__Available records__:
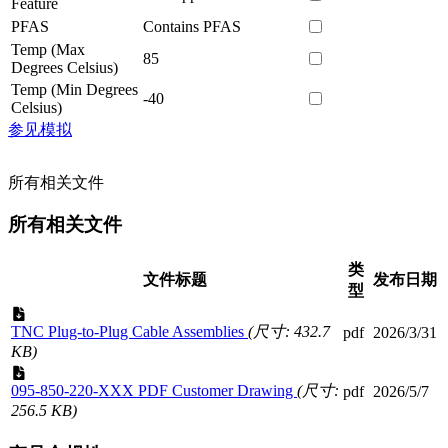
Feature
PFAS
Contains PFAS
Temp (Max
85
Degrees Celsius)
Temp (Min Degrees
-40
Celsius)
参见模拟
所有相关文件
所有相关文件
类
文件标题
发布日期
型
TNC Plug-to-Plug Cable Assemblies
(尺寸: 432.7
pdf
2026/3/31
KB)
095-850-220-XXX PDF Customer Drawing
(尺寸:
pdf
2026/5/7
256.5 KB)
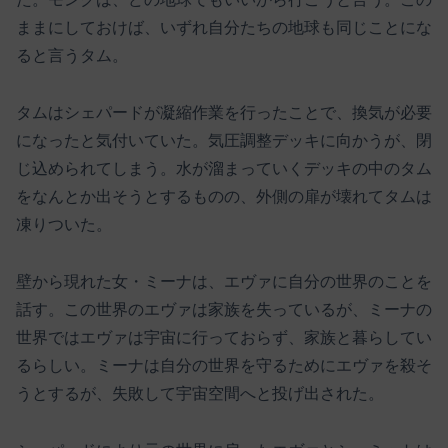
ままにしておけば、いずれ自分たちの地球も同じことにな
ると言うタム。
タムはシェパードが凝縮作業を行ったことで、換気が必要
になったと気付いていた。気圧調整デッキに向かうが、閉
じ込められてしまう。水が溜まっていくデッキの中のタム
をなんとか出そうとするものの、外側の扉が壊れてタムは
凍りついた。
壁から現れた女・ミーナは、エヴァに自分の世界のことを
話す。この世界のエヴァは家族を失っているが、ミーナの
世界ではエヴァは宇宙に行っておらず、家族と暮らしてい
るらしい。ミーナは自分の世界を守るためにエヴァを殺そ
うとするが、失敗して宇宙空間へと投げ出された。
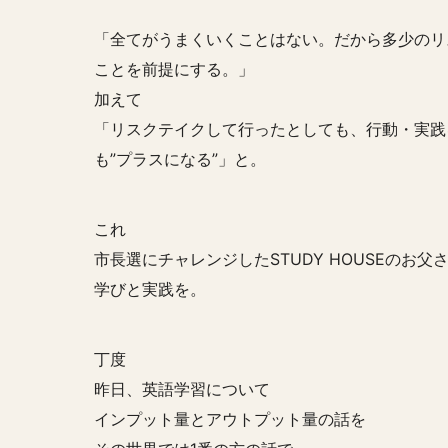
「全てがうまくいくことはない。だから多少のリ
ことを前提にする。」
加えて
「リスクテイクして行ったとしても、行動・実践
も”プラスになる”」と。
これ
市長選にチャレンジしたSTUDY HOUSEのお父
学びと実践を。
丁度
昨日、英語学習について
インプット量とアウトプット量の話を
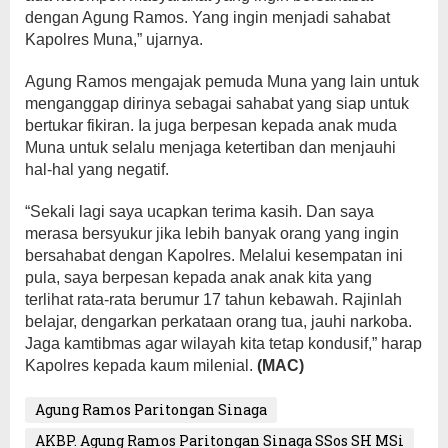
dengan Agung Ramos. Yang ingin menjadi sahabat
Kapolres Muna,” ujarnya.
Agung Ramos mengajak pemuda Muna yang lain untuk
menganggap dirinya sebagai sahabat yang siap untuk
bertukar fikiran. Ia juga berpesan kepada anak muda
Muna untuk selalu menjaga ketertiban dan menjauhi
hal-hal yang negatif.
“Sekali lagi saya ucapkan terima kasih. Dan saya
merasa bersyukur jika lebih banyak orang yang ingin
bersahabat dengan Kapolres. Melalui kesempatan ini
pula, saya berpesan kepada anak anak kita yang
terlihat rata-rata berumur 17 tahun kebawah. Rajinlah
belajar, dengarkan perkataan orang tua, jauhi narkoba.
Jaga kamtibmas agar wilayah kita tetap kondusif,” harap
Kapolres kepada kaum milenial.
(MAC)
Agung Ramos Paritongan Sinaga
AKBP. Agung Ramos Paritongan Sinaga SSos SH MSi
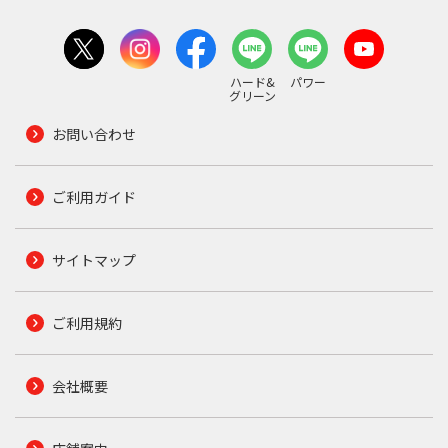
ハード&
パワー
グリーン
お問い合わせ
ご利用ガイド
サイトマップ
ご利用規約
会社概要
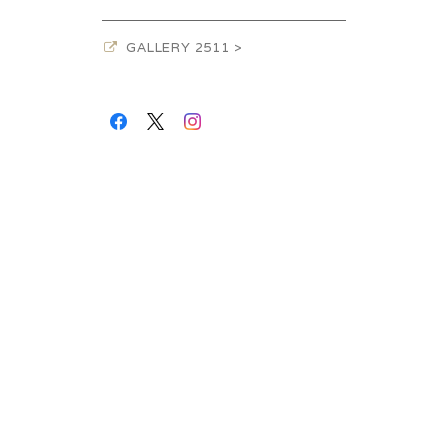
GALLERY 2511 >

__Exercise requirements__: Print the lines from the line containing "kasih. Dan saya" through the last line of the listing, exactly as they stand, and leave any pictures out.

__Solution to this exercise__:
“Sekali lagi saya ucapkan terima kasih. Dan saya
merasa bersyukur jika lebih banyak orang yang ingin
bersahabat dengan Kapolres. Melalui kesempatan ini
pula, saya berpesan kepada anak anak kita yang
terlihat rata-rata berumur 17 tahun kebawah. Rajinlah
belajar, dengarkan perkataan orang tua, jauhi narkoba.
Jaga kamtibmas agar wilayah kita tetap kondusif,” harap
Kapolres kepada kaum milenial.
(MAC)
Agung Ramos Paritongan Sinaga
AKBP. Agung Ramos Paritongan Sinaga SSos SH MSi
ハード&
パワー
グリーン
お問い合わせ
ご利用ガイド
サイトマップ
ご利用規約
会社概要
GALLERY 2511 >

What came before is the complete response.